Abortions can be performed later in cases of rape or incest, if the woman’s life is at risk, or if the fetus would not survive after birth.
The Turnaway study followed about 1,000 women who had gone to abortion clinics in different parts of the country over several years. It compared those who had abortions and those denied a procedure, often because the pregnancy was slightly more advanced than permitted by law.
Those who did not have the abortion were four times as likely to be poor five years later, according to the University of California San Francisco study.
Many of those seeking abortions are already raising children, often struggling with precarious finances, said Kwajelyn Jackson, director of the Feminist Women’s Health Center in Atlanta, a plaintiff in the case against the Georgia law. “Adding an additional child compounds the hardship for some people.”
Even before the Supreme Court’s June ruling, the right to an abortion was uneven, each state with different rules, each region in a state with different resources. Georgia’s new law will further squeeze women who are already under pressure, Jackson said.
The six-week deadline comes before many women know they are pregnant. Even those who realize in time could face daunting challenges in arranging and paying for a procedure, she said. “Ninety-five percent of the counties in the state do not have an abortion provider.”
The link between choice and economics can be traced back to the first widespread availability of contraception in the 1960s, as well as the Roe ruling in 1973, which held that abortion was a constitutional right. In the years after, women’s participation in the labor force soared, as did their wages, said Kate Bahn, chief economist at the Washington Center for Equitable Growth.
Women’s entry into the workforce “is the single factor that has maintained household income for the last 40 years,” she said.
June’s Supreme Court decision was limited to overthrowing Roe, but Justice Clarence Thomas suggested in the same ruling that the court should revisit birth control rights.
That could threaten the career of Mickey Busch, 28, of Decatur. She’s a make-up artist, working freelance in Georgia’s film industry. Jobs come and go, projects call unexpectedly, hours are unpredictable.
She uses contraceptives. Motherhood? Maybe someday, she said.
“I am only able to support myself right now, working as a freelancer and if I had a child, I don’t think I could keep freelancing,” she said. “If I got pregnant now and had to have a baby, I’d have to change my entire career path.”
An abortion at 17 allowed Gathegu Gatungo to stick with hers.
Her Kenyan family stressed education and after having the procedure, she went to college.

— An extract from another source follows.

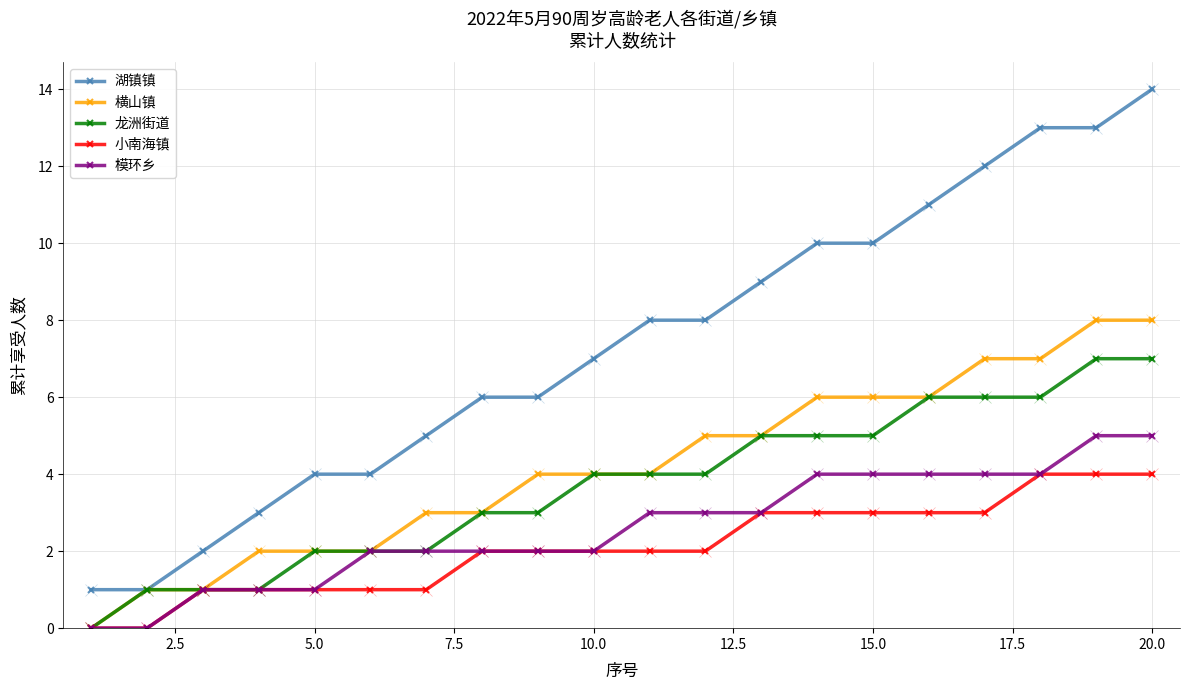

What is the maximum value for 小南海镇?

4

In the years that followed, she worked as a wilderness guide and an urban farmer and traveled widely.
“When I got pregnant, I was shocked and terrified, but I was very, very certain that I didn’t want to be a mother,” she said. “I knew other teenagers who got pregnant and had their lives derailed. That wasn’t me.”
Now 48, she lives with husband and her two children in Atlanta. “As long as I am comfortable with my choice, everything else doesn’t matter.”
When a woman has an unintended pregnancy that leads to the birth of a child, the odds of working full-time drop 60%, according to Diana Greene Foster, a demographer and professor at the University of California San Francisco.
Five years after being denied an abortion, a woman is more than twice as likely to need Supplemental Nutritional Assistance, known as food stamps, she said.
Even a much-desired pregnancy is a burden.
Rebecca, 38, who lives in a small town north of Atlanta and asked that her last name not be used, received government assistance through Medicaid with the delivery of her daughter last year. “Everything was paid for,” she said. “It was fantastic, because the hospital bill alone was $32,000. That was mind-boggling.”
An artist, she works sporadically. And since her partner is often away from home for his work, when she does have a job, she has to ask her mother to stay with her daughter.
“I can’t afford to pay for even a day of child care,” she said. “And if I got pregnant again, I don’t know what I’d do.”